Once remote and untouched, the island of Tsing Yi is anything but nowadays. Located to the northwest of Hong Kong Island and south of Tsuen Wan, the island has become a major transport hub and commuter base. Many of us pass through on a regular basis, but most overlook the island as a destination due to its urban appearance. A hotspot for infrastructure, the creations that mankind has erected around these parts is the stuff of civil engineering dreams! Nevertheless, for all the construction of recent decades, Tsing Yi still possesses some surprisingly secluded areas, peppered with nature walks and stunning viewpoints to accompany them.

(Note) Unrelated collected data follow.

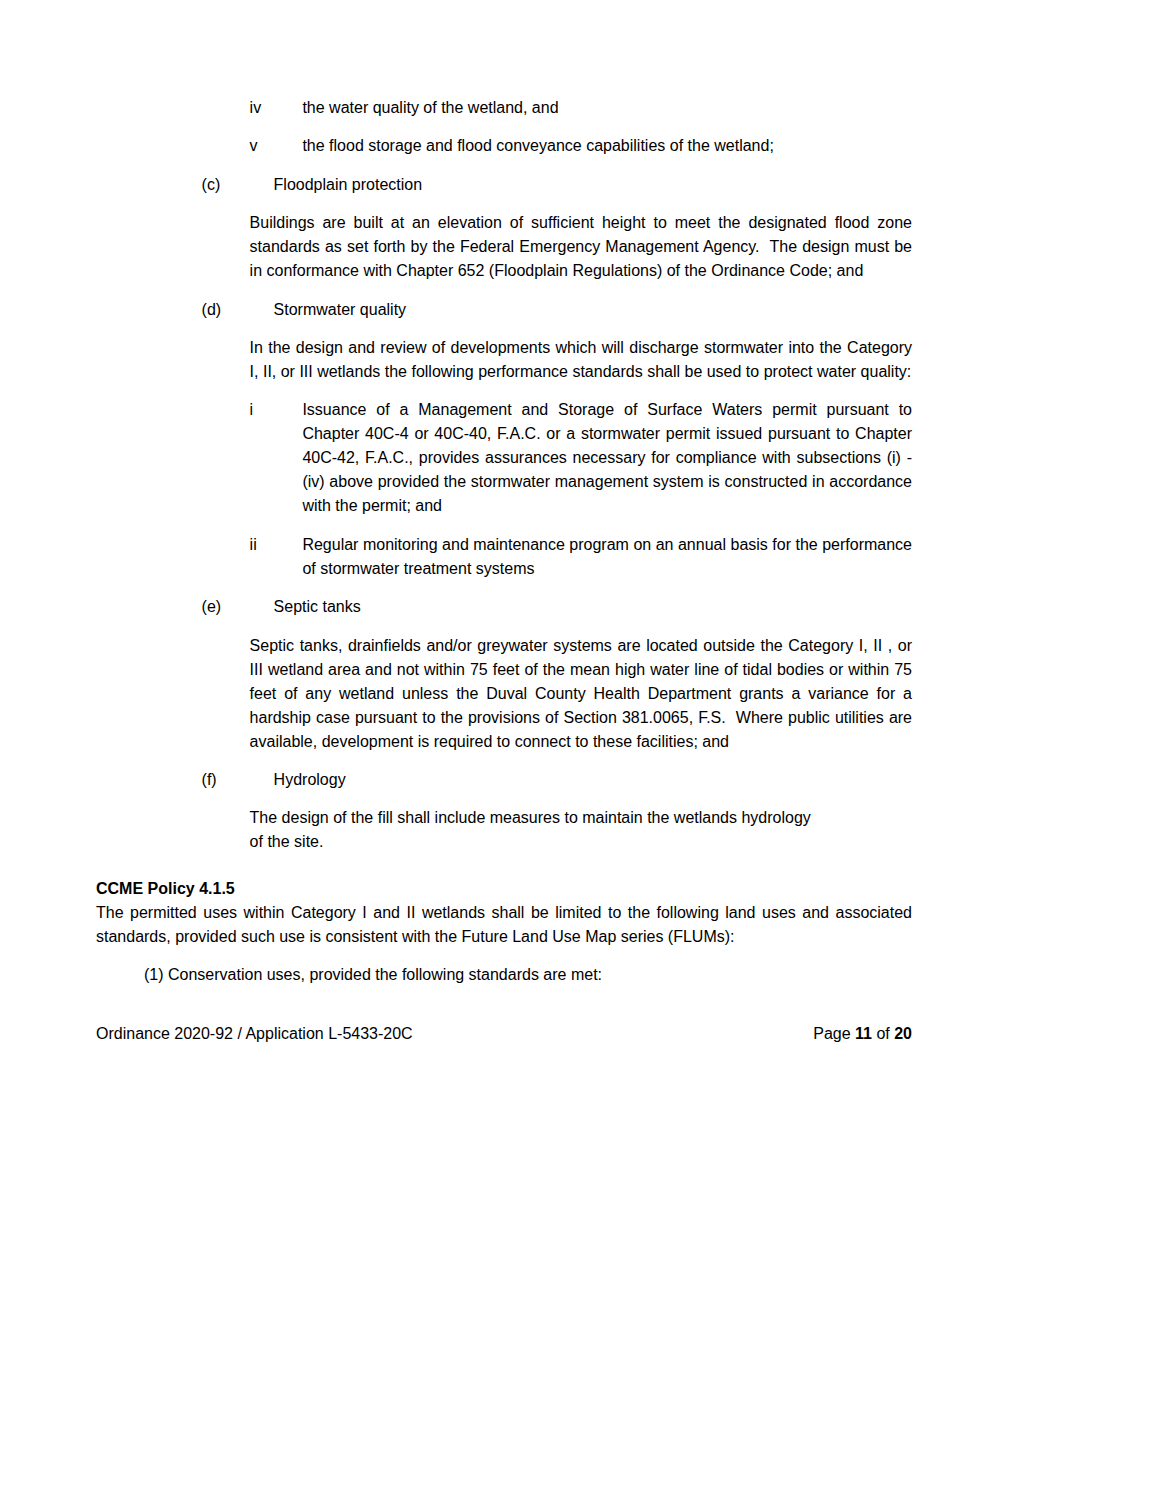iv
the water quality of the wetland, and
v
the flood storage and flood conveyance capabilities of the wetland;
(c)
Floodplain protection
Buildings are built at an elevation of sufficient height to meet the designated flood zone standards as set forth by the Federal Emergency Management Agency. The design must be in conformance with Chapter 652 (Floodplain Regulations) of the Ordinance Code; and
(d)
Stormwater quality
In the design and review of developments which will discharge stormwater into the Category I, II, or III wetlands the following performance standards shall be used to protect water quality:
i
Issuance of a Management and Storage of Surface Waters permit pursuant to Chapter 40C-4 or 40C-40, F.A.C. or a stormwater permit issued pursuant to Chapter 40C-42, F.A.C., provides assurances necessary for compliance with subsections (i) - (iv) above provided the stormwater management system is constructed in accordance with the permit; and
ii
Regular monitoring and maintenance program on an annual basis for the performance of stormwater treatment systems
(e)
Septic tanks
Septic tanks, drainfields and/or greywater systems are located outside the Category I, II , or III wetland area and not within 75 feet of the mean high water line of tidal bodies or within 75 feet of any wetland unless the Duval County Health Department grants a variance for a hardship case pursuant to the provisions of Section 381.0065, F.S. Where public utilities are available, development is required to connect to these facilities; and
(f)
Hydrology
The design of the fill shall include measures to maintain the wetlands hydrology
of the site.
CCME Policy 4.1.5
The permitted uses within Category I and II wetlands shall be limited to the following land uses and associated standards, provided such use is consistent with the Future Land Use Map series (FLUMs):
(1) Conservation uses, provided the following standards are met:
Ordinance 2020-92 / Application L-5433-20C
Page 11 of 20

Tsing Yi's name literally means "green clothes", but the island actually got its name from a type of fish once abundant in nearby waters. Before the Tsing Yi South Bridge was built in 1974, the old Tsing Yi pier was the only link between the island and the outside world. Fast-forward to today, the island is now home to about 200,000 people and is connected by eight bridges all around the island. This includes the Tsing Yi and Stonecutters Bridges, respectively the largest and third largest of their kinds in the world!
Option 1, Tsing Yi Nature Trail (Easier)
Covering the western hills of the island, the Tsing Yi Nature Trail offers an easy going, family friendly option. The network of paved paths is well mapped and signposted throughout. Peppered with exercise areas, pavilions and viewpoints, it suits those who desire an accessible and flexible route. From end to end, the trail is approximately 3km in length and is done within an hour if you stay on the move. I recommend taking your time to follow some of the detours along the way and admire the stunning views over the Tsing Ma Bridge and out to Lantau. The most convenient way to reach the trailhead via public transport is to hop off the MTR at Tsing Yi Station and ride the 248M bus to the last stop, from there 10 minute stroll up Liu To Road will get you to the start of the trail network. Alternatively, you can walk straight to the trails from the MTR; this will take around half an hour.
For the more adventurous folk out there, climbing up Sam Chi Heung is an awesome option. The route is direct and prominent, gaining a few hundred meters of elevation above all the surrounding areas. The three summits of Sam Chi Heung are not as heavily forested as the Tsing Yi Nature Trail, thus providing uninhibited panoramas over Tseun Wan, Kowloon and HK Island. But undoubtedly, the main attraction of climbing Sam Chi Heung is the unique vantage point it provides to look over the Stonecutters Bridge and Hong Kong Port. Find the trailhead located beside Cheung Ching Bus Terminus and follow it past some football/soccer pitches. You will start to ascend and not before long, reach a large burial area scattered across the hillsides. Once atop the first peak, it’s worth continuing along the trail until you reach the third peak, as this is where the best views are to be had. The simplest way down is a return to Cheung Ching Bus Terminus. However, for the really adventurous folk out there, keep an eye out for ribbon marked alternate routes down.
If you’re really enthusiastic, both walks can be done together as a day hike. What is great about all of these itineraries on offer is the ease of return to public transport and other amenities. That is the beauty of venturing out in a place such as Tsing Yi (and Hong Kong in general for that matter); after working up a sweat out and about, you can soon find respite. This accessibility is certainly one of Tsing Yi’s main draw cards, a tremendous place to visit on a whim without premeditation. But once you have arrived and got under the skin of this dramatic isle, the rugged hillsides and ‘bridgetastic’ vistas will sell themselves. A trip through Tsing Yi will never feel the same, after coming to truly appreciate this underrated area of Hong Kong.